### [Job]
Copy the stretch of lines from the start through the line containing "[298, 918, 315, 925] StreetNumber: 9001", substituting "readable" for "legible" and leaving everything else unchanged.
──────
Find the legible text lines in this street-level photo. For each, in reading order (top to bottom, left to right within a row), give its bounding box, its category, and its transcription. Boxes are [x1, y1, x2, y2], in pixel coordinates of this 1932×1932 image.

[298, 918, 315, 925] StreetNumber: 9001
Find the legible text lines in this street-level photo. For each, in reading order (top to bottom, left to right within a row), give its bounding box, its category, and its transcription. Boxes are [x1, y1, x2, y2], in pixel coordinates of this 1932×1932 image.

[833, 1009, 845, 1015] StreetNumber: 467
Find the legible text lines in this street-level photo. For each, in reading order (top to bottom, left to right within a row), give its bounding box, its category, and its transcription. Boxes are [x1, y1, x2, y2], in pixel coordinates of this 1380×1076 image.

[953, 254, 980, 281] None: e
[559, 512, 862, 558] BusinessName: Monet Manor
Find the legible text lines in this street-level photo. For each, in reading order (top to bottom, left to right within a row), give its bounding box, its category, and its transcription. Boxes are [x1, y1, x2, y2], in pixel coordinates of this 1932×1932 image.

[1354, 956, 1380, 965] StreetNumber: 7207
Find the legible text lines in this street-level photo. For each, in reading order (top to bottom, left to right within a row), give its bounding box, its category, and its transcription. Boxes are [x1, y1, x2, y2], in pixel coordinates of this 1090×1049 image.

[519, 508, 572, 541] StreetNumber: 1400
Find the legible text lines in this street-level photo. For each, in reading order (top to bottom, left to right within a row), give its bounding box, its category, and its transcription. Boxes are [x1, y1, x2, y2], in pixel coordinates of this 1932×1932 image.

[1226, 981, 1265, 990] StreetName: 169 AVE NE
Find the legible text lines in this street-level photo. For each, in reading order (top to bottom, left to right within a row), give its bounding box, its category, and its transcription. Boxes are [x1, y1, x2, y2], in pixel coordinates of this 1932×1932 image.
──────
### [The response]
Find the readable text lines in this street-level photo. For each, in reading order (top to bottom, left to right within a row), give its bounding box, its category, and its transcription. Boxes are [x1, y1, x2, y2], in pixel coordinates of this 1932×1932 image.

[298, 918, 315, 925] StreetNumber: 9001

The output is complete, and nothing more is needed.